---------- The data
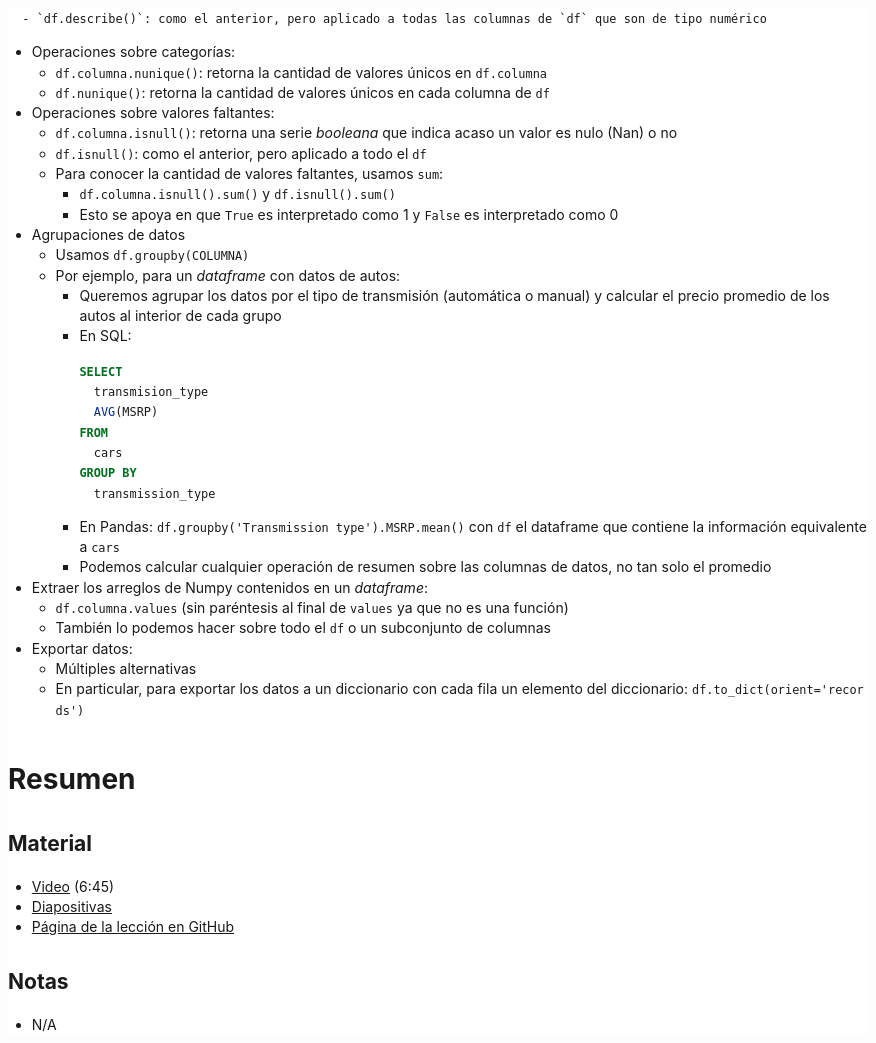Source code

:       - `df.describe()`: como el anterior, pero aplicado a todas las columnas de `df` que son de tipo numérico
  - Operaciones sobre categorías:
    - `df.columna.nunique()`: retorna la cantidad de valores únicos en `df.columna`
    - `df.nunique()`: retorna la cantidad de valores únicos en cada columna de `df`
  - Operaciones sobre valores faltantes:
    - `df.columna.isnull()`: retorna una serie _booleana_ que indica acaso un valor es nulo (Nan) o no
    - `df.isnull()`: como el anterior, pero aplicado a todo el `df`
    - Para conocer la cantidad de valores faltantes, usamos `sum`:
      - `df.columna.isnull().sum()` y `df.isnull().sum()`
      - Esto se apoya en que `True` es interpretado como 1 y `False` es interpretado como 0
  - Agrupaciones de datos
    - Usamos `df.groupby(COLUMNA)`
    - Por ejemplo, para un _dataframe_ con datos de autos:
      - Queremos agrupar los datos por el tipo de transmisión (automática o manual) y calcular el precio promedio de los autos al interior de cada grupo
      - En SQL:
        ```sql
        SELECT
          transmision_type
          AVG(MSRP)
        FROM
          cars
        GROUP BY
          transmission_type
        ```
      - En Pandas: `df.groupby('Transmission type').MSRP.mean()` con `df` el dataframe que contiene la información equivalente a `cars`
      - Podemos calcular cualquier operación de resumen sobre las columnas de datos, no tan solo el promedio
  - Extraer los arreglos de Numpy contenidos en un _dataframe_:
    - `df.columna.values` (sin paréntesis al final de `values` ya que no es una función)
    - También lo podemos hacer sobre todo el `df` o un subconjunto de columnas
  - Exportar datos:
    - Múltiples alternativas
    - En particular, para exportar los datos a un diccionario con cada fila un elemento del diccionario: `df.to_dict(orient='records')`

# Resumen

## Material

- [Video](https://www.youtube.com/watch?v=VRrEEVeJ440) (6:45)
- [Diapositivas](https://www.slideshare.net/AlexeyGrigorev/ml-zoomcamp-110-summary)
- [Página de la lección en GitHub](https://github.com/DataTalksClub/machine-learning-zoomcamp/blob/master/01-intro/10-summary.md)

## Notas

- N/A
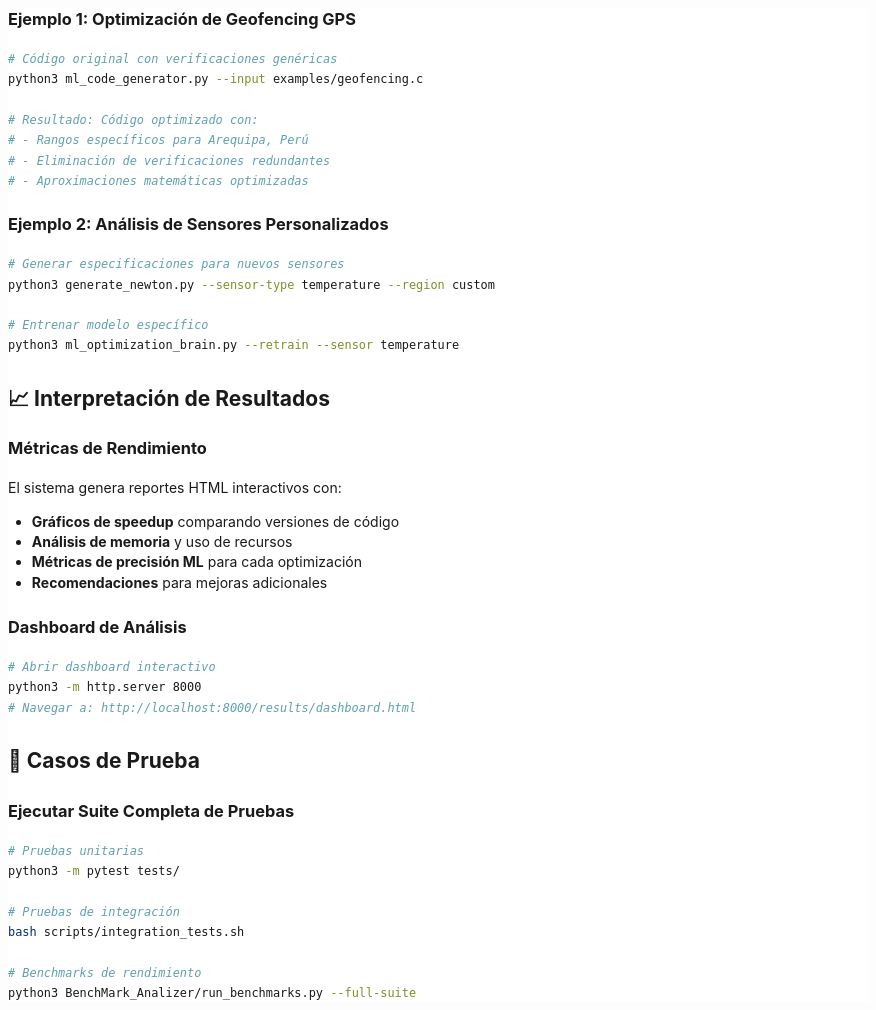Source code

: ### Ejemplo 1: Optimización de Geofencing GPS

```bash
# Código original con verificaciones genéricas
python3 ml_code_generator.py --input examples/geofencing.c

# Resultado: Código optimizado con:
# - Rangos específicos para Arequipa, Perú
# - Eliminación de verificaciones redundantes
# - Aproximaciones matemáticas optimizadas
```

### Ejemplo 2: Análisis de Sensores Personalizados

```bash
# Generar especificaciones para nuevos sensores
python3 generate_newton.py --sensor-type temperature --region custom

# Entrenar modelo específico
python3 ml_optimization_brain.py --retrain --sensor temperature
```

## 📈 Interpretación de Resultados

### Métricas de Rendimiento

El sistema genera reportes HTML interactivos con:

- **Gráficos de speedup** comparando versiones de código
- **Análisis de memoria** y uso de recursos
- **Métricas de precisión ML** para cada optimización
- **Recomendaciones** para mejoras adicionales

### Dashboard de Análisis

```bash
# Abrir dashboard interactivo
python3 -m http.server 8000
# Navegar a: http://localhost:8000/results/dashboard.html
```

## 🧪 Casos de Prueba

### Ejecutar Suite Completa de Pruebas

```bash
# Pruebas unitarias
python3 -m pytest tests/

# Pruebas de integración
bash scripts/integration_tests.sh

# Benchmarks de rendimiento
python3 BenchMark_Analizer/run_benchmarks.py --full-suite
```
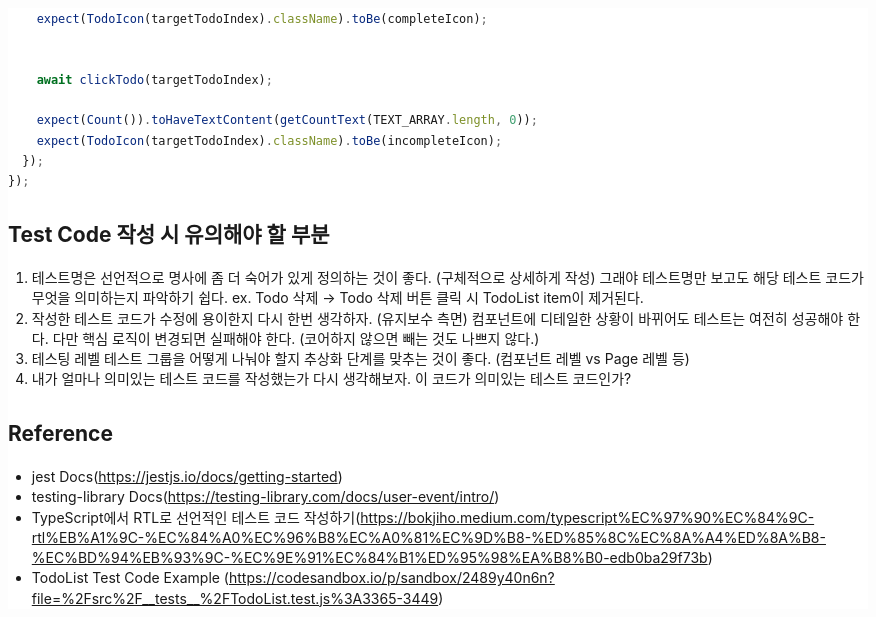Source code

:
 ```typescript
    expect(TodoIcon(targetTodoIndex).className).toBe(completeIcon);


    await clickTodo(targetTodoIndex);

    expect(Count()).toHaveTextContent(getCountText(TEXT_ARRAY.length, 0));
    expect(TodoIcon(targetTodoIndex).className).toBe(incompleteIcon);
  });
});
```

## Test Code 작성 시 유의해야 할 부분
1. 테스트명은 선언적으로 명사에 좀 더 숙어가 있게 정의하는 것이 좋다. (구체적으로 상세하게 작성)
   그래야 테스트명만 보고도 해당 테스트 코드가 무엇을 의미하는지 파악하기 쉽다.
   ex. Todo 삭제 → Todo 삭제 버튼 클릭 시 TodoList item이 제거된다.
2. 작성한 테스트 코드가 수정에 용이한지 다시 한번 생각하자. (유지보수 측면)
   컴포넌트에 디테일한 상황이 바뀌어도 테스트는 여전히 성공해야 한다.
   다만 핵심 로직이 변경되면 실패해야 한다. (코어하지 않으면 빼는 것도 나쁘지 않다.)
3. 테스팅 레벨
   테스트 그룹을 어떻게 나눠야 할지 추상화 단계를 맞추는 것이 좋다. (컴포넌트 레벨 vs Page 레벨 등)
4. 내가 얼마나 의미있는 테스트 코드를 작성했는가 다시 생각해보자.
   이 코드가 의미있는 테스트 코드인가?


## Reference
* jest Docs(https://jestjs.io/docs/getting-started)
* testing-library Docs(https://testing-library.com/docs/user-event/intro/)
* TypeScript에서 RTL로 선언적인 테스트 코드 작성하기(https://bokjiho.medium.com/typescript%EC%97%90%EC%84%9C-rtl%EB%A1%9C-%EC%84%A0%EC%96%B8%EC%A0%81%EC%9D%B8-%ED%85%8C%EC%8A%A4%ED%8A%B8-%EC%BD%94%EB%93%9C-%EC%9E%91%EC%84%B1%ED%95%98%EA%B8%B0-edb0ba29f73b)
* TodoList Test Code Example (https://codesandbox.io/p/sandbox/2489y40n6n?file=%2Fsrc%2F__tests__%2FTodoList.test.js%3A3365-3449)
--------------------
--- Task to carry out ---
State how many lines of the records hold the string "TodoIcon", and nothing else.

--- Response to the exercise ---
2